Posted March. 18, 2005 22:38,   


“Korean society is increasingly divided as the government and other entities are failing to function properly. Korean people are suffering from an identity crisis as a minimum level of mutual trust, which is essential in maintaining solidarity within the community, is being seriously dampened by the day.”

Cho Soon, an honorary professor at Seoul National University and former Deputy Prime Minister and Finance-Economy Minister, pointed out on March 18 in his speech titled “Challenges and Future Directions for Korean Society” in a conference held in commemoration of the 30th anniversary of the foundation of the College of Social Science at SNU.

In a forum held under the theme of “Where Korean Society is Heading,” SNU President Jung Un-chan gave a congratulatory address, and Kim Sang-kyun, Professor of Social Welfare, led the debate with the participation of Representative Lee Hye-hoon of the Grand National Party, and Kim Dong-chun, Professor of Sociology at Sungkonghoe University.
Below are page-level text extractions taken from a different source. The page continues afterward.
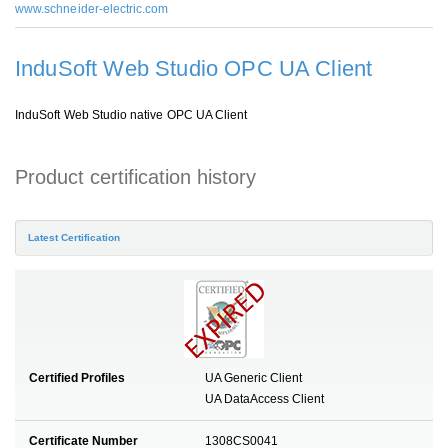
www.schneider-electric.com
InduSoft Web Studio OPC UA Client
InduSoft Web Studio native OPC UA Client
Product certification history
Latest Certification
Certified Profiles
UA Generic Client
UA DataAccess Client
Certificate Number
1308CS0041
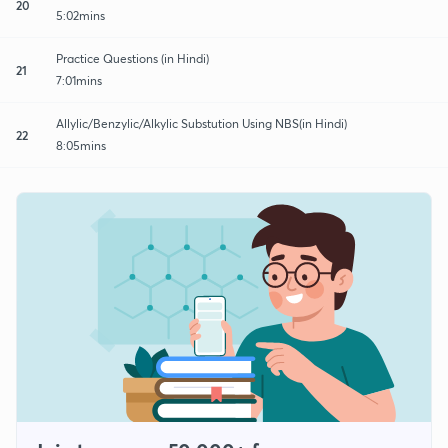
20
5:02mins
Practice Questions (in Hindi)
21
7:01mins
Allylic/Benzylic/Alkylic Substution Using NBS(in Hindi)
22
8:05mins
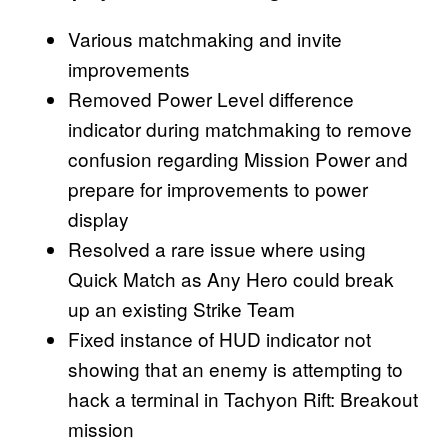
Various matchmaking and invite
improvements
Removed Power Level difference
indicator during matchmaking to remove
confusion regarding Mission Power and
prepare for improvements to power
display
Resolved a rare issue where using
Quick Match as Any Hero could break
up an existing Strike Team
Fixed instance of HUD indicator not
showing that an enemy is attempting to
hack a terminal in Tachyon Rift: Breakout
mission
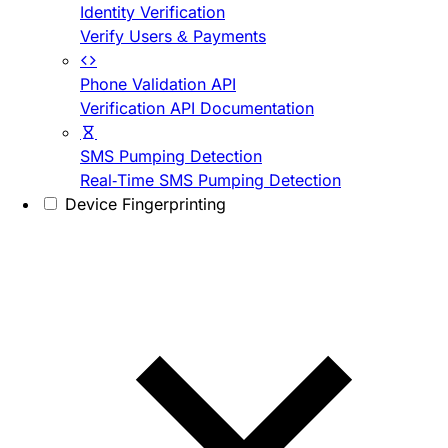
Identity Verification
Verify Users & Payments
Phone Validation API
Verification API Documentation
SMS Pumping Detection
Real-Time SMS Pumping Detection
Device Fingerprinting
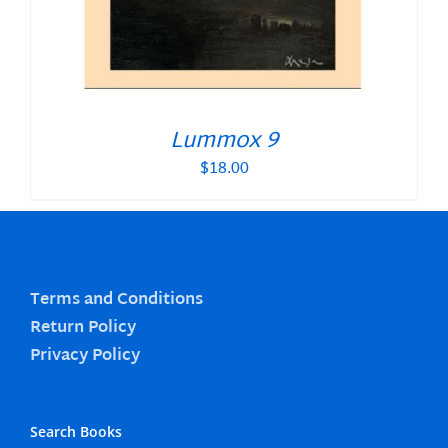
Lummox 9
$
18.00
Terms and Conditions
Return Policy
Privacy Policy
Search Books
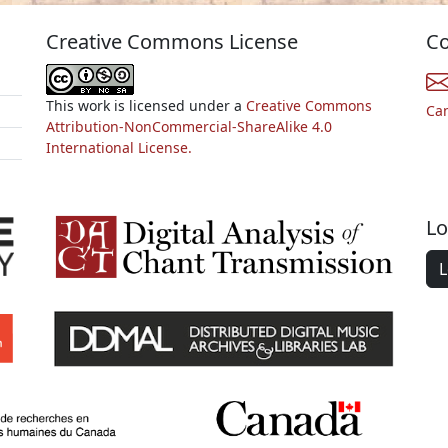
Creative Commons License
Co
This work is licensed under a
Creative Commons
Ca
Attribution-NonCommercial-ShareAlike 4.0
International License.
Lo
L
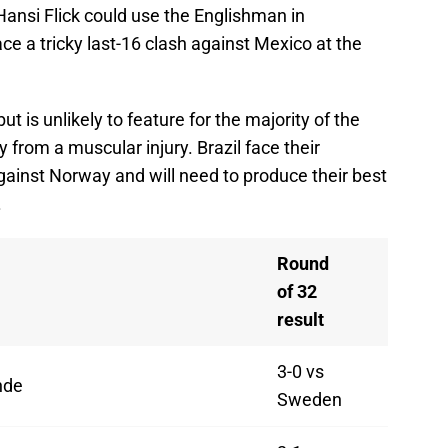
Hansi Flick could use the Englishman in
ce a tricky last-16 clash against Mexico at the
t is unlikely to feature for the majority of the
 from a muscular injury. Brazil face their
gainst Norway and will need to produce their best
.
Round
of 32
result
3-0 vs
nde
Sweden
The discussion covered a variety of issues, ranging from challenges currently faced by Korean society and practical solutions to those challenges to the role of colleges.

In particular, there was a fierce debate over the cause of prolonged economic recession, mutual distrust and polarization and the role of intellectuals under such circumstances.

“Far-fetched and impatient implementation of various democratization and reform policies have seriously dampened economic vitality and brought about polarization in our society,” indicated Professor Cho. “Now it is high time that Korean society should recognize its flimsy human resources, material and psychological fundamentals and set a new practical direction for strengthened foundations.”

“Since the launch of the Participatory Government, extreme ideological conflicts have lead to divisions and disruptions in every corner of our society,” said Song Ho-keun, a professor of sociology, in his speech. “Reform politics, led by the Participatory Government, has disintegrated the loose alliance of liberalism between industrialization and democratization forces, accelerating an extreme polarization between conservatives and progressives.”

“Korean society as a whole needs a kind of buffer zone,” asserted Professor Song. “We should get over the excess of ideology, which has been apparent in our society for the last two years, and come up with a more democratic, practical approach.”